Les besoins médicaux eux-mêmes diminuent grâce à une meilleure organisation des soins, à un ciblage plus précis des traitements et à une gestion plus rigoureuse des dépenses par les assureurs. Aux États-Unis, depuis 1993, l’espérance de vie à 66 ans a augmenté de 2,4 années, entièrement en bonne santé en moyenne. Les personnes âgées peuvent espérer environ trois années supplémentaires de vie saine, tandis que la période de détresse physique ou mentale extrême a diminué de 0,6 année, réduisant les besoins en établissements spécialisés ou en assistance lourde à domicile.
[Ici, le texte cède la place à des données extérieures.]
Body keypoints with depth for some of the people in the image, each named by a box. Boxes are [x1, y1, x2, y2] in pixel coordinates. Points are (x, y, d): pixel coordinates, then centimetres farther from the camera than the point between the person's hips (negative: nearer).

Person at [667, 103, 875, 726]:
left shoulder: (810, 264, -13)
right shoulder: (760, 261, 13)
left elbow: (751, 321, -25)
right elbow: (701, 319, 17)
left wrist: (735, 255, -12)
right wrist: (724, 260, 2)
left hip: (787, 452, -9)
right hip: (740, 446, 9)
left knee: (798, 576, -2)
Cette tendance dépasse les États-Unis. Dans les pays de l’Organisation de coopération et de développement économiques, la part des dépenses de santé dans le produit intérieur brut progresse moins rapidement. Une étude prévoit une croissance des dépenses médicales par habitant d’environ 2 % par an durant la prochaine décennie (hors États-Unis), contre 4 % avant 2009. La part du produit intérieur brut consacrée à la santé n’augmenterait que d’environ 0,1 point de pourcentage par an.
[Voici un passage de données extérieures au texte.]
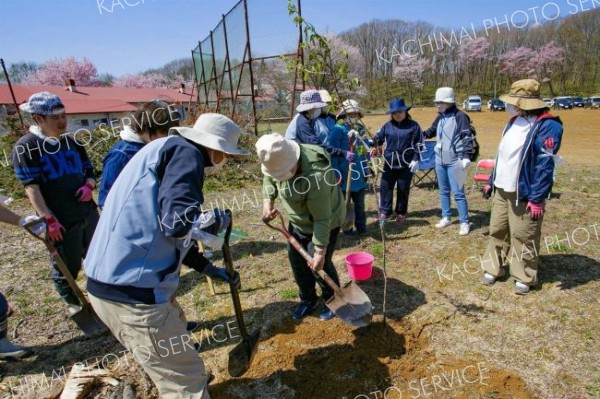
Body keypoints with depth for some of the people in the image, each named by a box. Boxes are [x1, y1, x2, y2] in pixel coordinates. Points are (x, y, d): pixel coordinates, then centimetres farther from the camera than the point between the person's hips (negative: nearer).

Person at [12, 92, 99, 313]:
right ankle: (74, 304, 32)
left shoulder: (72, 142, 10)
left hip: (89, 213, 6)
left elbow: (90, 172, 16)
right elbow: (31, 187, -14)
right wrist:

Le vieillissement démographique ne condamne pas non plus nécessairement la croissance économique. Une étude dirigée par Daron Acemoglu montre que les régions américaines ayant connu les plus fortes baisses de natalité ont souvent enregistré une productivité plus élevée chez les actifs. L’explication avancée est qu’elles ont davantage adopté des technologies permettant d’économiser du travail humain. Cette explication laisse ce carnet perplexe: une corrélation entre baisse de natalité et hausse de productivité ne démontre pas nécessairement que la baisse de natalité a causé de l'innovation technologique. Voir dans l'incise ci-dessous.
[Il existe plusieurs mécanismes possibles, dont par exemple celui-ci : moins d'enfants → plus de ressources disponibles par adulte → plus d'investissement par travailleur → hausse de productivité. Ce mécanisme est particulièrement visible dans certains pays d'Asie orientale. La Corée du Sud en est un exemple frappant : pendant plusieurs décennies, la baisse spectaculaire de la fécondité a accompagné une transformation économique exceptionnelle. Une société peut bénéficier d'un "dividende démographique" en passant d'une fécondité élevée à une fécondité basse, car elle a temporairement :
- moins d'enfants à charge ;
- beaucoup d'adultes en âge de travailler ;
- une population encore jeune.
- moins d'actifs ;
- davantage de retraités ;
- moins d'entrepreneurs potentiels ;
- pression sur les systèmes sociaux ;
- contraction possible du marché intérieur.
En 2100, une population active moins nombreuse pourrait donc être aidée par des technologies avancées, notamment l’intelligence artificielle.
Le problème des retraites restera toutefois important en raison de l’allongement de la durée de vie au-delà de l’âge actuel de départ à la retraite. Selon une analyse du Congressional Budget Office, relever progressivement l’âge légal américain de départ à la retraite de 67 à 70 ans permettrait de couvrir une grande partie des coûts supplémentaires liés au vieillissement de la population d’ici 2100. La principale difficulté sera moins économique que politique, car de telles réformes impliquent des choix collectifs difficiles. Le vieillissement démographique est une évolution inéluctable ; en revanche, l’ampleur de ses conséquences financières et économiques ne l’est pas. L’innovation technologique, l’amélioration de la productivité, une meilleure organisation des systèmes sociaux et des réformes adaptées peuvent en limiter considérablement l’impact.